On 3/12/07, Guido van Rossum <[EMAIL PROTECTED]> wrote:
> On 3/12/07, Greg Ewing <[EMAIL PROTECTED]> wrote:
> > Guido van Rossum wrote:
> > > I'm still hoping we can get agreement that storing the traceback on
> > > the exception object is the way to go. Only a handful of modules using
> > > pre-baked exception objects would have to be fixed, and likely those
> > > were doing it out of a misunderstanding of the performance
> > > characteristics.
> >
> > One more thought on this -- do we still think it's a
> > good idea to make it possible to raise and catch an
> > exception in C code without instantiating anything?
>
> I don't see it's contradictory to the proposal.

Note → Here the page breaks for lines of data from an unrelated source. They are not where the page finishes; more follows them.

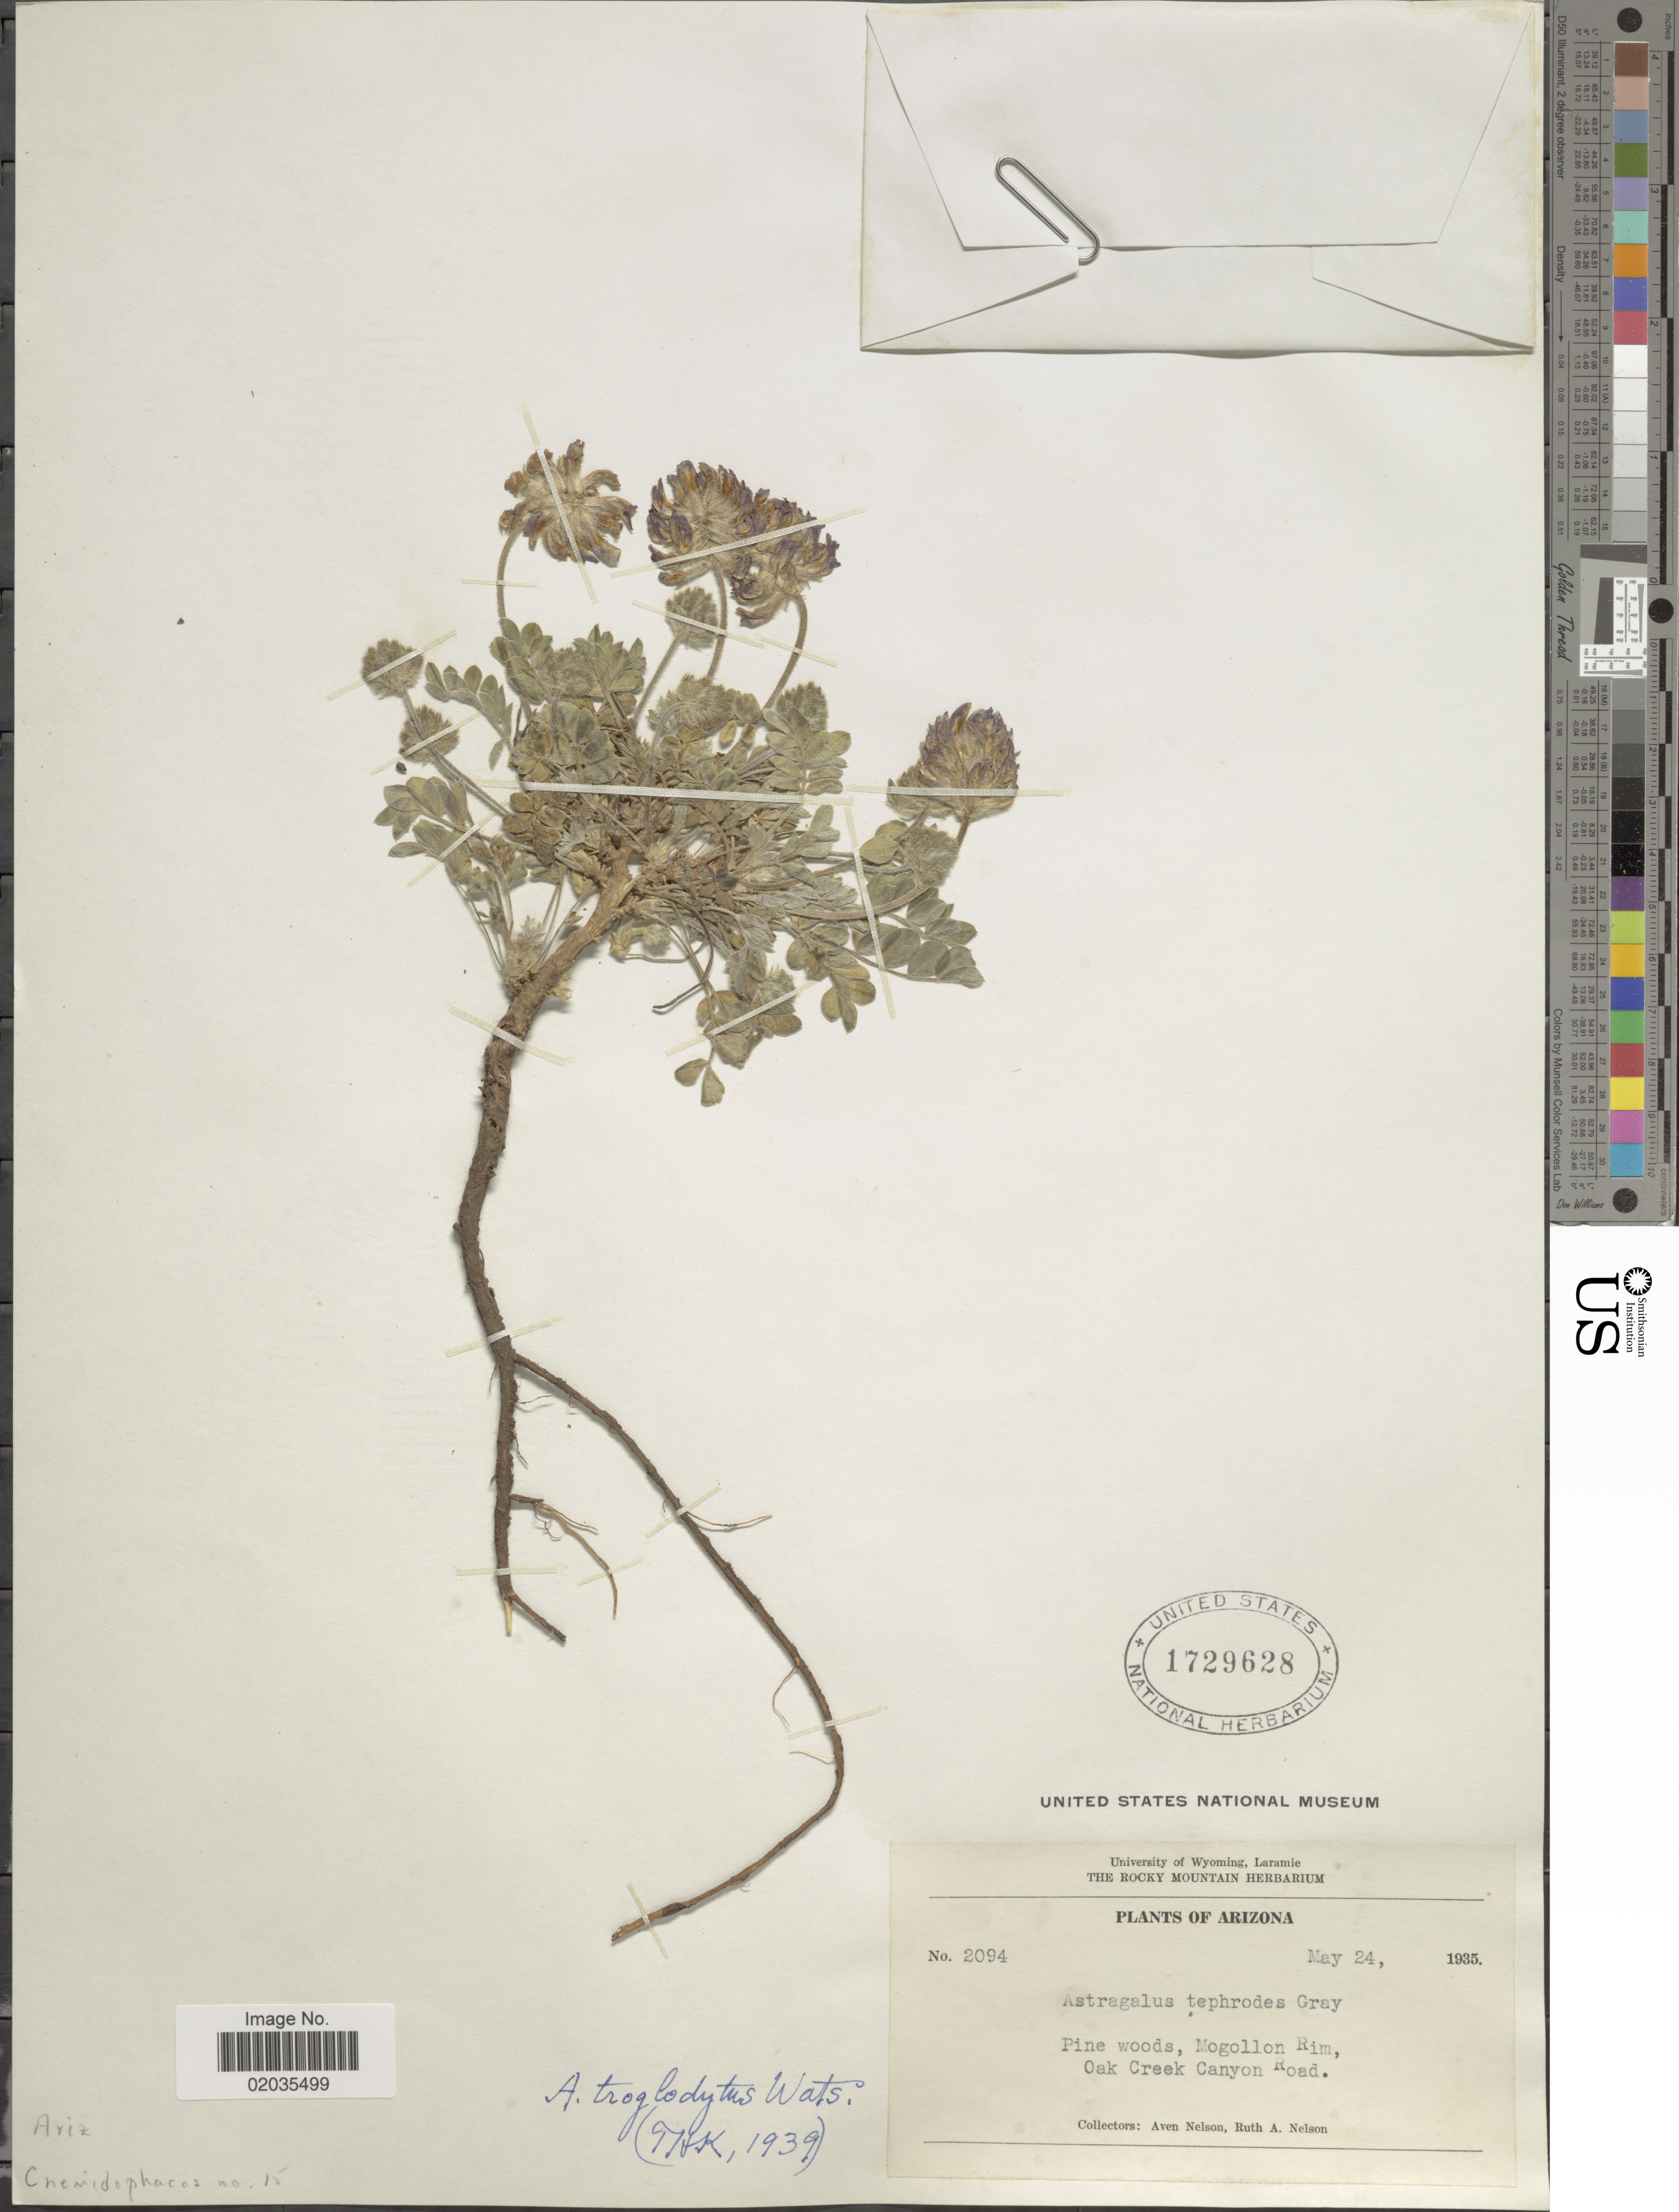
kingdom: Plantae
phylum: Tracheophyta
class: Magnoliopsida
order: Fabales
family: Fabaceae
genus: Astragalus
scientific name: Astragalus troglodytus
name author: S. Watson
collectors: A. Nelson & R. A. Nelson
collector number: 2094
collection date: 1935-05-24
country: United States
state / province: Arizona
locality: Mogollon Rim, Oak Creek Canyon Road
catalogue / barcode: US 1729628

I think it should be kept. During my first pass at implementing PEPs
3110, I tried replacing all the places in C that raise
non-instantiated exceptions with instantiating alternatives. It turned
out to be a tedious pain in the ass. Of course, if someone else is
doing the work... ; )

> > If so, how does this interact with the idea of
> > attaching the traceback to the exception?
>
> The internal mechanism for bubbling an exception up the stack until an
> except clause catches it could continue to use the (class, instance,
> traceback) triple, and if raise is passed a class instead of an
> instance, the instance would be NULL; when forced to instantiate the
> exception, the traceback collected up to that point is attached to it.
> If an instance was passed to raise, the __traceback__ pointer in the
> instance is updated each time we leave a stack frame. I think this
> means the __traceback__ attribute needs to correspond to a C-level
> slot in the BaseException instance lay-out.

This a good summary of the strategy I've taken while implementing PEP 344.